The result is more reckless, and less credible, than anything we’ve ever seen.

“Bill Russell, Jim Brown and Muhammad Ali — thoughtful, articulate, fighting for rights — couldn’t survive in today’s climate,” Hall of Famer Isiah Thomas said. “They’d get chewed up. The backlash to expressing an opinion used to be a negative newspaper column or two. Now it’s a backlash that will kick the expletive out of you forever. So the smartest athletes shy away, choosing to be silent in an era when their voices are needed, and the media just goes toward the guy who isn’t as smart but will say anything.”

The result, of course, is that everyone involved in that transaction gets dumber.

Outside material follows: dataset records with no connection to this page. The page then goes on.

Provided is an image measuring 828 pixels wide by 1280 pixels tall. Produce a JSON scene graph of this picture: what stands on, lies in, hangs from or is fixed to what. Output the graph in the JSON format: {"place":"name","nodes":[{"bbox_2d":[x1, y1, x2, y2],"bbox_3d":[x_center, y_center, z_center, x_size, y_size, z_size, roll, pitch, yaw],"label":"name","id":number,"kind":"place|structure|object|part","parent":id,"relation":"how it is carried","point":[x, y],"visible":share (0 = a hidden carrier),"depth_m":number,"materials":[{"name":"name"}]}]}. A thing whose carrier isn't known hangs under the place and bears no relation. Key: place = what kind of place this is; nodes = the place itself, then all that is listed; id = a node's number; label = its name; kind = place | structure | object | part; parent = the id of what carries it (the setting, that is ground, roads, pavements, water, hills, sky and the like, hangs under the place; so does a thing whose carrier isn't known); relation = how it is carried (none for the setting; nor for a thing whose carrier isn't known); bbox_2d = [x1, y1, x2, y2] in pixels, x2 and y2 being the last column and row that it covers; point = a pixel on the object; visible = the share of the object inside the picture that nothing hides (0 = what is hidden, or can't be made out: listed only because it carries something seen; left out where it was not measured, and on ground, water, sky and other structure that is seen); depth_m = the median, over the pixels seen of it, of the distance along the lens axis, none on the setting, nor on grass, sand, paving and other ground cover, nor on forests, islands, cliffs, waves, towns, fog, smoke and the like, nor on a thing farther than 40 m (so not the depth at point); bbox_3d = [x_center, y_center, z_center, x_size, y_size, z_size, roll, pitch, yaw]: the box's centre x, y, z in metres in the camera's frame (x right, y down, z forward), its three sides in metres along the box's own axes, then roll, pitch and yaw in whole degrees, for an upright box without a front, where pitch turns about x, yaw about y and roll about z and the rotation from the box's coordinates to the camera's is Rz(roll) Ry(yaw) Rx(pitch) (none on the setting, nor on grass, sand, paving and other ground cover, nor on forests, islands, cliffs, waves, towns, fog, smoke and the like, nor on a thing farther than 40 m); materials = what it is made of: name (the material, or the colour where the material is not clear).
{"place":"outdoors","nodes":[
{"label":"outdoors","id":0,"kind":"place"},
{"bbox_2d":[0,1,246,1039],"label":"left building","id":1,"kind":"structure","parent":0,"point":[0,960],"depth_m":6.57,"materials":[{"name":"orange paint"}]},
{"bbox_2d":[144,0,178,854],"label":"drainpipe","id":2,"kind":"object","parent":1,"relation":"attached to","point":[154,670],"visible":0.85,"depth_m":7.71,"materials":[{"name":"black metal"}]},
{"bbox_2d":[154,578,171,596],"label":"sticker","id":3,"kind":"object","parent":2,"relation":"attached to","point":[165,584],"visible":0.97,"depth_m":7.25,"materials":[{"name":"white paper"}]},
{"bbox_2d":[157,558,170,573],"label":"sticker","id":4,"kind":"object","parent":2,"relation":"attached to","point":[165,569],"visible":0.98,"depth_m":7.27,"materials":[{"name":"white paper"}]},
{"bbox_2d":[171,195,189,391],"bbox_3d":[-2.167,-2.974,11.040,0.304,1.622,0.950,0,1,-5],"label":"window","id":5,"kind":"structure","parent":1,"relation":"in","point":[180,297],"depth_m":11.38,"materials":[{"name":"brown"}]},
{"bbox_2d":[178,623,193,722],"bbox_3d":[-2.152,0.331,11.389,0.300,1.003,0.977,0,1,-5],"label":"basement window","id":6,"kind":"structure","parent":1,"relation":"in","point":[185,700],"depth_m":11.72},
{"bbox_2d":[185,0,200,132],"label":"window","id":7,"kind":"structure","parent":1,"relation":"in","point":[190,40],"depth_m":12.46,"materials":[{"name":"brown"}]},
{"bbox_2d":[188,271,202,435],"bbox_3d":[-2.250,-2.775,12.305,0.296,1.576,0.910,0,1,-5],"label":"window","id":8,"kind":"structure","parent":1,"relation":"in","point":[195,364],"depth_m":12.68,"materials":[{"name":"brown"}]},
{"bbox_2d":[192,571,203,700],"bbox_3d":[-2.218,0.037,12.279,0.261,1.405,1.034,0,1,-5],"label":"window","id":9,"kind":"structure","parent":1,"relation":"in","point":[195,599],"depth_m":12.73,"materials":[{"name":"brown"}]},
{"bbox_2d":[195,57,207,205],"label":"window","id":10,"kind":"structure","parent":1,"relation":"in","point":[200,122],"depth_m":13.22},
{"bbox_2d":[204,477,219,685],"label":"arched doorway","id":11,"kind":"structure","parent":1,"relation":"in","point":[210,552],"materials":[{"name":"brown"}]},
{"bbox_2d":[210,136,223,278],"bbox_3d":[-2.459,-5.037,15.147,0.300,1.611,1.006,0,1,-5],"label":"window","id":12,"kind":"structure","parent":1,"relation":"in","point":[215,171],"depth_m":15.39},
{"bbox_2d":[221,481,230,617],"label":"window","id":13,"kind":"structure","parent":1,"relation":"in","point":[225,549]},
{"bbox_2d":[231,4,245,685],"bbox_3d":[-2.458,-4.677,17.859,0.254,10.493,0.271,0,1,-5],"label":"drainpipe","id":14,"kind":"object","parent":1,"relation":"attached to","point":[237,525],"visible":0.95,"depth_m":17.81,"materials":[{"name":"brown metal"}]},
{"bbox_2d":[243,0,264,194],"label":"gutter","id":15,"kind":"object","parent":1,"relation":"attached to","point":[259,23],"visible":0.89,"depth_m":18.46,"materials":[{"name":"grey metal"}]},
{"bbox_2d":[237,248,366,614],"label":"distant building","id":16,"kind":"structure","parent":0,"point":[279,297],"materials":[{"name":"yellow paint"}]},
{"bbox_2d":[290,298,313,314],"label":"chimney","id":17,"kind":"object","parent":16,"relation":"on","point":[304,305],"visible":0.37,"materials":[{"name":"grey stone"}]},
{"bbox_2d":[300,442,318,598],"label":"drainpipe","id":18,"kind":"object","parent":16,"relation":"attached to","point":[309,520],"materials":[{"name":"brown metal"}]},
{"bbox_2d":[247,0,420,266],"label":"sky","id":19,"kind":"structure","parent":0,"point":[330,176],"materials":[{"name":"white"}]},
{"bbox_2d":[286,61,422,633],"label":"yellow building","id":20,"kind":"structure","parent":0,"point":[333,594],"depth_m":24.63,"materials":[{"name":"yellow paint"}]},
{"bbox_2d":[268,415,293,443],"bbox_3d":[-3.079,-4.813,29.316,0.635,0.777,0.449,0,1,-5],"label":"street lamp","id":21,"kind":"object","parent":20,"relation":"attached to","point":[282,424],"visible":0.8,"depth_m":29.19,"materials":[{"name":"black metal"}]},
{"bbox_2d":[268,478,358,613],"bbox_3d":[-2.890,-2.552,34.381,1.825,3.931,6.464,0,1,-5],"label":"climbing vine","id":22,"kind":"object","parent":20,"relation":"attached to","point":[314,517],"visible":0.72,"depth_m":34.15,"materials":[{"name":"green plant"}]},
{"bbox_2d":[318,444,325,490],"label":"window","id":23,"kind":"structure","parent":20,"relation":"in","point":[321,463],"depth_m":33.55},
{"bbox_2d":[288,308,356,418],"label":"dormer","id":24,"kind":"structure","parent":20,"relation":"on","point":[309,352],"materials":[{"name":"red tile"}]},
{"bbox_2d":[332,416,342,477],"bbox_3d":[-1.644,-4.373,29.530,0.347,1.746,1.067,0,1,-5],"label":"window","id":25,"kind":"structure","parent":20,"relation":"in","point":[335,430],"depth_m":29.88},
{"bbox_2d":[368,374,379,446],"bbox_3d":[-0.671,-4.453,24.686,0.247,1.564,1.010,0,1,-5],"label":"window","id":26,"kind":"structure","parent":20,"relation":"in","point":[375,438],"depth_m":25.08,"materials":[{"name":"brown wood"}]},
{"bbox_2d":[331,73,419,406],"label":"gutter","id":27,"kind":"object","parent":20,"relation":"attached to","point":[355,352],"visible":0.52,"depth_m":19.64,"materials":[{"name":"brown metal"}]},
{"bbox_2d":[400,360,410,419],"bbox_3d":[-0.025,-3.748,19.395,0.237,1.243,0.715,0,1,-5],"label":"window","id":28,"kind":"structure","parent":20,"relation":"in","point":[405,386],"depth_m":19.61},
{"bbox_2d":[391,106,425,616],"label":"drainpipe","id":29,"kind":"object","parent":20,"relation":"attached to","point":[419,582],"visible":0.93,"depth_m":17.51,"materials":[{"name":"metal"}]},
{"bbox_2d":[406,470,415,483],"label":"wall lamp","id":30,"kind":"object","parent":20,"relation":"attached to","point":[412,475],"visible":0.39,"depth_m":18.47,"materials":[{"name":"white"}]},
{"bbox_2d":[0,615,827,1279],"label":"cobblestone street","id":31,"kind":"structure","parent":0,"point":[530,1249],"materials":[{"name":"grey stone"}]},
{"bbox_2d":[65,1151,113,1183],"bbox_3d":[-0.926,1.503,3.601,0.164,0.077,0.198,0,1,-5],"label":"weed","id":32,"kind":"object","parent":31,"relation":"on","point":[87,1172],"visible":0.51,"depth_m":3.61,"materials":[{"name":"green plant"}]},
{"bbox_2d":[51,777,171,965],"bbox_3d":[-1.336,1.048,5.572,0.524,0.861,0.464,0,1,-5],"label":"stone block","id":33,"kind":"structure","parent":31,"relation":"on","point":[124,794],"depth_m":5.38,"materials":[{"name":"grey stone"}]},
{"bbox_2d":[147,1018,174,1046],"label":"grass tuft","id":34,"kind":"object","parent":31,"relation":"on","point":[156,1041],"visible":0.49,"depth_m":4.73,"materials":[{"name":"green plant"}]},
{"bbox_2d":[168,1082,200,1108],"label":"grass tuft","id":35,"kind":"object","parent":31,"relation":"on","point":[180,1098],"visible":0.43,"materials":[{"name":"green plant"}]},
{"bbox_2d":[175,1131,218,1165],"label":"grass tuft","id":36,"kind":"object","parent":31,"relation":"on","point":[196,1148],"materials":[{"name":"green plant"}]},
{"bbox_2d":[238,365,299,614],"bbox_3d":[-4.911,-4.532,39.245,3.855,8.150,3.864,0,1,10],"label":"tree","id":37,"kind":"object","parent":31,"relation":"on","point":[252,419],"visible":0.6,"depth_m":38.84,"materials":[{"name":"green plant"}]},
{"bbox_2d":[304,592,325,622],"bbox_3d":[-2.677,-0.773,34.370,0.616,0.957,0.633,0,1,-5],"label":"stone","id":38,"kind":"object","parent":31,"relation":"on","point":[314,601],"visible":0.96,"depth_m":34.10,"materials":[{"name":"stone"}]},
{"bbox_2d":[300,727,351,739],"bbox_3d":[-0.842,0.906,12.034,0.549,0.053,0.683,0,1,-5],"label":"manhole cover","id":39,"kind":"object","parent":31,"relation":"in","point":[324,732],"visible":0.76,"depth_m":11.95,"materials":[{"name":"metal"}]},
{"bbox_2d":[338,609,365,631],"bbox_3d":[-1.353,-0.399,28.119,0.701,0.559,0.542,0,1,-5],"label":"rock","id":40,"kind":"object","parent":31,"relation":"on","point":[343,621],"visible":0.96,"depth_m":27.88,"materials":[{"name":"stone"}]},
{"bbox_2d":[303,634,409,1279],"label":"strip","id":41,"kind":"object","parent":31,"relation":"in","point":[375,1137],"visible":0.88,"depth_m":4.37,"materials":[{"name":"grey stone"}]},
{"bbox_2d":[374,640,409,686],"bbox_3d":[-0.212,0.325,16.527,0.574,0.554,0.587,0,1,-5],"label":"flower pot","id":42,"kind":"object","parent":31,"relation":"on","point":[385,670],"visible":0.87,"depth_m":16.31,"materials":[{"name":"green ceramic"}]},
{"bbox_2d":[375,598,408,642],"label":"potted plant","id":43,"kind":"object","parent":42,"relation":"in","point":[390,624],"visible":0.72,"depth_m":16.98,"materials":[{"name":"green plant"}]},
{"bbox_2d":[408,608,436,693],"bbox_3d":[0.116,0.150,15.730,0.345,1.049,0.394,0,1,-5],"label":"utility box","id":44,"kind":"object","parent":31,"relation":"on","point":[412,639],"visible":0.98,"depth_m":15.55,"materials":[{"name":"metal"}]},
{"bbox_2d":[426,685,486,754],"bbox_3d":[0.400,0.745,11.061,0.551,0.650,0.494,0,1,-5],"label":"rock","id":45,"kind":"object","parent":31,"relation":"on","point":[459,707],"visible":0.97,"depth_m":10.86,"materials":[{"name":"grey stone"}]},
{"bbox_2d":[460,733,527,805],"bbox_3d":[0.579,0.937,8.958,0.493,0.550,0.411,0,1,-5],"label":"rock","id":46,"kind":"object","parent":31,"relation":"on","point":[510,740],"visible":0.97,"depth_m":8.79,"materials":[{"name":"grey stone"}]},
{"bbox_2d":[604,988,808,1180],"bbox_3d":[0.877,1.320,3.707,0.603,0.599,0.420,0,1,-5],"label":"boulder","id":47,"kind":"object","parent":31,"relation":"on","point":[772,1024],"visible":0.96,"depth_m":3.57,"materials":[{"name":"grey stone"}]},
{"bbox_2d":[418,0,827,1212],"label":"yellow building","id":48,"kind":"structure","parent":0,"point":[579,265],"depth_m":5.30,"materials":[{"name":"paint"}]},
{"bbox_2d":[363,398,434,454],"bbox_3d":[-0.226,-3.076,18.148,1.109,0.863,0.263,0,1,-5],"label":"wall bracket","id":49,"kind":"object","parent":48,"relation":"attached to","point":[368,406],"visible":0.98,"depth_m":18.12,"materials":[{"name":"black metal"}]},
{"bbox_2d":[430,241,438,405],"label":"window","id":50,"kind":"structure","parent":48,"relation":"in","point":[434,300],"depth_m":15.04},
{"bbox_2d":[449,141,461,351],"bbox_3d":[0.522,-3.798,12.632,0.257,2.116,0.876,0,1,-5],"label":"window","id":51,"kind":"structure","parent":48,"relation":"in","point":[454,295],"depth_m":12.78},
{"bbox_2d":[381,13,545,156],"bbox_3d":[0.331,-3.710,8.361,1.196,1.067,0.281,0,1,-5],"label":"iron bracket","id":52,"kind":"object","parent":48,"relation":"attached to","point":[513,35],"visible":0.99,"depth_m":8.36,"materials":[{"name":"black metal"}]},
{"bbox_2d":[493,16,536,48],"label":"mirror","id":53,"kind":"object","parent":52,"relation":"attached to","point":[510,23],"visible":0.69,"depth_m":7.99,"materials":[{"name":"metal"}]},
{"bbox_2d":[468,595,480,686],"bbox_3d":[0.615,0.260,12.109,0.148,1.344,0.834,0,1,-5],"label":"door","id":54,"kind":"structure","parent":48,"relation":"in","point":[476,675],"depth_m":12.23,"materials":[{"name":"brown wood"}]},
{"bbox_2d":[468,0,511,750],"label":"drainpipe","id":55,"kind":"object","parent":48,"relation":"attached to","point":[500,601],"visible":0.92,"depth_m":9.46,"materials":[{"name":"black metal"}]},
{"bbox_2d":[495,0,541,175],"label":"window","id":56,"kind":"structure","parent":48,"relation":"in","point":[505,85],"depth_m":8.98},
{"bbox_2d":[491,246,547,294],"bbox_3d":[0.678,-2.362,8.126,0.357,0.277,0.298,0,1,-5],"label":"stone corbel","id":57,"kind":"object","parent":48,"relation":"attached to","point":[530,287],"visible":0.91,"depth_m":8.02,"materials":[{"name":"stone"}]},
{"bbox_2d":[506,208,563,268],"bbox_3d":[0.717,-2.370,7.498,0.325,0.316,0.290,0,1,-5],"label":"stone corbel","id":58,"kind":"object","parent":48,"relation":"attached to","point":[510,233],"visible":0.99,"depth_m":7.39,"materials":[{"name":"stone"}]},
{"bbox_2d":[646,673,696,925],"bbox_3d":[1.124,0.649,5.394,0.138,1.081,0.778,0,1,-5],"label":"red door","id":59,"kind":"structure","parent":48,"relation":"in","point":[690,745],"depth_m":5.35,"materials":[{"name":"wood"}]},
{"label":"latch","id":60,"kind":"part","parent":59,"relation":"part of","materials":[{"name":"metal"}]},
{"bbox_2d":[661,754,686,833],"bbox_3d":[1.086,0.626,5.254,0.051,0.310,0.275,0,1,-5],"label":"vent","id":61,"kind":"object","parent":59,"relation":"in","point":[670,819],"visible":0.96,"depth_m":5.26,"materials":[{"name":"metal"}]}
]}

Let me let you in on a secret: The people covering sports, the critics, tend to be more insecure than the athletes we cover. I’ll give you an example. Stephen A. Smith, ESPN’s Chris Broussard and I all reported early that LeBron James was coming to Miami. As the moment arrived, all of us were terrified. Smith says he never wants to cover a story like that again. Broussard looked haunted on national TV.

And I, allegedly a grown man, wanted to curl up in a ball and hide somewhere. Just out of fear of being wrong and ridiculed.

This wasn’t taking a big shot in Game 7. We were on the periphery of the arena.

And we’re the same guys who accuse athletes of being soft in big moments.